Step 2 :2) Using the angles in triangle \( \bigtriangleup ADE \), we have \( m(\angle AED) + m(\angle ADE) + m(\angle ADC) = 180^{\circ} \), so \( m(\angle ADC) = 75^{\circ} \).
Step 3 :3) In triangle \( \bigtriangleup ADC \), we have \( m(\angle ADC) + m(\angle DCE) + m(\angle C) = 180^{\circ} \), so \( m(\angle DCE) = 35^{\circ} \), and therefore, \( m(\angle ABC) = m(\angle ABE) - m(\angle ADE) = 75^{\circ} \).

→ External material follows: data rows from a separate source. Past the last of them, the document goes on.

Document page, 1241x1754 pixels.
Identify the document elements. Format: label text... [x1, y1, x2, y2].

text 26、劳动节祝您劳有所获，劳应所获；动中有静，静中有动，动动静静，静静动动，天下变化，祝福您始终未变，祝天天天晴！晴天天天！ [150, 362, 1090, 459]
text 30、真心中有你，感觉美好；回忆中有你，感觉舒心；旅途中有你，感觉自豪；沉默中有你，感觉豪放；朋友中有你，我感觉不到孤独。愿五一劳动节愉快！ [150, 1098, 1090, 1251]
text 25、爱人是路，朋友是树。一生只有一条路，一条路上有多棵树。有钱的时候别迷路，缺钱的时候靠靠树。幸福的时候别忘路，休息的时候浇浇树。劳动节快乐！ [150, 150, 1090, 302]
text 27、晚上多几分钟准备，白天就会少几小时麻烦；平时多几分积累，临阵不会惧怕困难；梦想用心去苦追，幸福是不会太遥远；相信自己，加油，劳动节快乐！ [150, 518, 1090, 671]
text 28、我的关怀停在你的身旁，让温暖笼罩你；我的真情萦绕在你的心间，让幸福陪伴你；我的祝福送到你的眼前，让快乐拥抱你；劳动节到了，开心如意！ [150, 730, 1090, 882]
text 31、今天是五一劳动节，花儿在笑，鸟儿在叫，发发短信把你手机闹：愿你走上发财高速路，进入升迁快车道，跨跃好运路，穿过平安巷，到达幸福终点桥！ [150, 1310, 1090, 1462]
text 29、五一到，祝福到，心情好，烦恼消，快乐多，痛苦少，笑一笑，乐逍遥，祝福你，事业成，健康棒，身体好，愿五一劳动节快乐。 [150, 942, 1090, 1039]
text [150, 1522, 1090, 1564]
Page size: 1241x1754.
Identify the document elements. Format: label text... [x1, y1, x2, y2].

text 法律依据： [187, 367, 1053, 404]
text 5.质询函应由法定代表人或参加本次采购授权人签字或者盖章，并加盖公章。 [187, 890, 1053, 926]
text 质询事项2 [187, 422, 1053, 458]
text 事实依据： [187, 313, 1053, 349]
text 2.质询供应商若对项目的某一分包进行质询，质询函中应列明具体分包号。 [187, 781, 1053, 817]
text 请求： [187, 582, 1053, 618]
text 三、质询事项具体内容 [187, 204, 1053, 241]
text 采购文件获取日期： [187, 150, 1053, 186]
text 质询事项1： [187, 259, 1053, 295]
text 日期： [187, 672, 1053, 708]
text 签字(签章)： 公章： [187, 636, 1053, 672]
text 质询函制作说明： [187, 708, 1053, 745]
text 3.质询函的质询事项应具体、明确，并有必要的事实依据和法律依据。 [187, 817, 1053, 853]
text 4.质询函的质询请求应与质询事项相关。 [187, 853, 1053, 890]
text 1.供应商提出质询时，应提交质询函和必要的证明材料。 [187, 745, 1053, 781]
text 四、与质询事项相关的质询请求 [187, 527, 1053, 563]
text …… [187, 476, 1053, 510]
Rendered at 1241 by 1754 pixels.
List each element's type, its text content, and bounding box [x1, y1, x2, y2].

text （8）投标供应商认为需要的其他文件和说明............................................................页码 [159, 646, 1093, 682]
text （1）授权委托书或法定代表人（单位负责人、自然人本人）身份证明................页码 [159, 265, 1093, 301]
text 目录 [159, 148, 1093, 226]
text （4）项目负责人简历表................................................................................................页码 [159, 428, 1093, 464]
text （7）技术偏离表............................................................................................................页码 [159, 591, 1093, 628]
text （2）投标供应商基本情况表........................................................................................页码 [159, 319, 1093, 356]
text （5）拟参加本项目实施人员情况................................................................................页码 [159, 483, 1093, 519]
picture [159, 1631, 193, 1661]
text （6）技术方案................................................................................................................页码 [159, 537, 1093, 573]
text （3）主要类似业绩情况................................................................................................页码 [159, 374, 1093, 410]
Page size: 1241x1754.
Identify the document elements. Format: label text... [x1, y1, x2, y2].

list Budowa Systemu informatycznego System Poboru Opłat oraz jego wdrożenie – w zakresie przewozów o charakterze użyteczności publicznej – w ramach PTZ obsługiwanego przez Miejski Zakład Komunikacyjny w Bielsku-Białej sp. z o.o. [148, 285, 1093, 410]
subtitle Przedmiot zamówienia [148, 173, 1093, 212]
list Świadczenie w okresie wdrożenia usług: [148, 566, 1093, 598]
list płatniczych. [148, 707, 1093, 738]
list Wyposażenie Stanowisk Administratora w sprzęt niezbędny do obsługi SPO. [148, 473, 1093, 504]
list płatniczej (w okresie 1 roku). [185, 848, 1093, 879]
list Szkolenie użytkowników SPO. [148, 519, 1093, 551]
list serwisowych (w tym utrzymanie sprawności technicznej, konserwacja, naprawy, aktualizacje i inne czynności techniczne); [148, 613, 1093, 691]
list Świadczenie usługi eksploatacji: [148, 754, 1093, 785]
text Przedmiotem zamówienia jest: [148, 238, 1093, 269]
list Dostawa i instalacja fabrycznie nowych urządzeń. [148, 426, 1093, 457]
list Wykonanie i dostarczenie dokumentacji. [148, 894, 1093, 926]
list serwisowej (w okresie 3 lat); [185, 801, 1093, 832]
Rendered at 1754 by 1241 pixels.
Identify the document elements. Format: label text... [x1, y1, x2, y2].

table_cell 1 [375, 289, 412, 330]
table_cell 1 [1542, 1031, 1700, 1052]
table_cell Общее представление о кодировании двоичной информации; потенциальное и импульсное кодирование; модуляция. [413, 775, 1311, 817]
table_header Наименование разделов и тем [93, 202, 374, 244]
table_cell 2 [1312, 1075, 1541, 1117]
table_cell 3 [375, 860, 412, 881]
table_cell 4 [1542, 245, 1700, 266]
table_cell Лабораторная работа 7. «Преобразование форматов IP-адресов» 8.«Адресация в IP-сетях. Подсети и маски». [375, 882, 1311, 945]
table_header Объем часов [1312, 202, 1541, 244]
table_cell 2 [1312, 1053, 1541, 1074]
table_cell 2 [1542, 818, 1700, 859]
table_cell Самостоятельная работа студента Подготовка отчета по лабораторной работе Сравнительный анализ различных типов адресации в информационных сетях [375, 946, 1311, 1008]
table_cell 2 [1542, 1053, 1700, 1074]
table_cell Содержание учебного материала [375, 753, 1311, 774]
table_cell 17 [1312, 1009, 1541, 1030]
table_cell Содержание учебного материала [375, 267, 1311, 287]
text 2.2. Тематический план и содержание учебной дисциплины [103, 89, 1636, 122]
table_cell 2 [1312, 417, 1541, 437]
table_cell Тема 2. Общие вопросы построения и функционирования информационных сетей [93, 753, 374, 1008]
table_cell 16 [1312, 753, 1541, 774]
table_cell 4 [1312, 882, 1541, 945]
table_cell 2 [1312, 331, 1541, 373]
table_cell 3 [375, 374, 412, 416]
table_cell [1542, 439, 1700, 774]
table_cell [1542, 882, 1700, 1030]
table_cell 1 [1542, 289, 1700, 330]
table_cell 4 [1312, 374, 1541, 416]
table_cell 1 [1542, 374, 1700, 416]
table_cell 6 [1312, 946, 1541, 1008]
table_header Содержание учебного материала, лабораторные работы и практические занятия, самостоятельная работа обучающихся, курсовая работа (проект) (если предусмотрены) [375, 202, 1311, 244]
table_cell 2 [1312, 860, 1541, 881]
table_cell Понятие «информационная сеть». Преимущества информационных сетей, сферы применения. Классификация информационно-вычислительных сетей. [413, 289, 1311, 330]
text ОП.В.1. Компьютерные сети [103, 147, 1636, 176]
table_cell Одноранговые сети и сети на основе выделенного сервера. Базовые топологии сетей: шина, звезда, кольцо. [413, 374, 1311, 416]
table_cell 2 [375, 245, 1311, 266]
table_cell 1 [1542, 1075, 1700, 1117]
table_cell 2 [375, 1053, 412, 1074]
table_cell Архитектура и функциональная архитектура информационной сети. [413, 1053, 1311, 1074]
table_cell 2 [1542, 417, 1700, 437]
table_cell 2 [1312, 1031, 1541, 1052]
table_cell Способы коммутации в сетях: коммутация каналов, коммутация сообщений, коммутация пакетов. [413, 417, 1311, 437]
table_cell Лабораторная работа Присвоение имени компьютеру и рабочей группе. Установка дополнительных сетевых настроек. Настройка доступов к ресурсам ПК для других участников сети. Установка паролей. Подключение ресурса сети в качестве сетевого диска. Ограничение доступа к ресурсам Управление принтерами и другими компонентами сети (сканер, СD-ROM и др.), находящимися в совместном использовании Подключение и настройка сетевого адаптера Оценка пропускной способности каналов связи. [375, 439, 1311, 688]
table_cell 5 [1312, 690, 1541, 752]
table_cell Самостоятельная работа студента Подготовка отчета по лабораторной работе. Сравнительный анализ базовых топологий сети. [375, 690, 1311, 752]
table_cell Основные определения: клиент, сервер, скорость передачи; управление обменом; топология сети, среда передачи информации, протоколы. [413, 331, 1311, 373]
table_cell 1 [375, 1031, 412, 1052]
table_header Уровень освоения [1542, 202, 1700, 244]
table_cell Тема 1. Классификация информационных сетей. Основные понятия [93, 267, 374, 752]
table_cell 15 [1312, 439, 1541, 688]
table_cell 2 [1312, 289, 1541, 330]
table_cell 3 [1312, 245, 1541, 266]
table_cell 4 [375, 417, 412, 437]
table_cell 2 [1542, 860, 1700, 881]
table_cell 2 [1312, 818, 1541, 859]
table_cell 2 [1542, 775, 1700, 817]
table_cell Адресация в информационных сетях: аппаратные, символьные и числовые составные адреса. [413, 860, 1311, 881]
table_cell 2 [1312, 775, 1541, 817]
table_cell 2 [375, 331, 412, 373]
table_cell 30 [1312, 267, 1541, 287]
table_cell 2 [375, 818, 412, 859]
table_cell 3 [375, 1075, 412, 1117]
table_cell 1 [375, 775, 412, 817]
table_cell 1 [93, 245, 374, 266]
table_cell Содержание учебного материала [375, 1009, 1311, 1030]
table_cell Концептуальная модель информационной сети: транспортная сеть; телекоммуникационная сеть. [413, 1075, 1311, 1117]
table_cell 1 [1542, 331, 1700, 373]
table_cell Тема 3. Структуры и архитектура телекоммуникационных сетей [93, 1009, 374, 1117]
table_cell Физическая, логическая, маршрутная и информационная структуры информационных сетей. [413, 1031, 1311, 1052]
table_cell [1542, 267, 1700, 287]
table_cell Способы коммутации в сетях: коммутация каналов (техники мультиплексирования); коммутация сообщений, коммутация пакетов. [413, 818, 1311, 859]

Step 4 :4) In triangle \( \bigtriangleup ADE \), we have \( \frac{AD}{\sin(\angle ADE)} = \frac{DE}{\sin(\angle AED)} \) (by The Law of Sines), so \( \frac{CB}{\sin(40^{\circ})} = \frac{CE}{\sin(65^{\circ})} \).
Step 5 :5) In triangle \( \bigtriangleup ACD \), we have \( \frac{CE}{\sin(40^{\circ})} = \frac{CD}{\sin(75^{\circ})} \) (by The Law of Sines), so \( \frac{CD}{\sin(75^{\circ})} = \frac{CB}{\sin(40^{\circ})} \).
Step 6 :6) Since \( \frac{CB}{\sin(40^{\circ})} = \frac{CE}{\sin(65^{\circ})} = \frac{CD}{\sin(75^{\circ})} \), we have \( CB=CE \).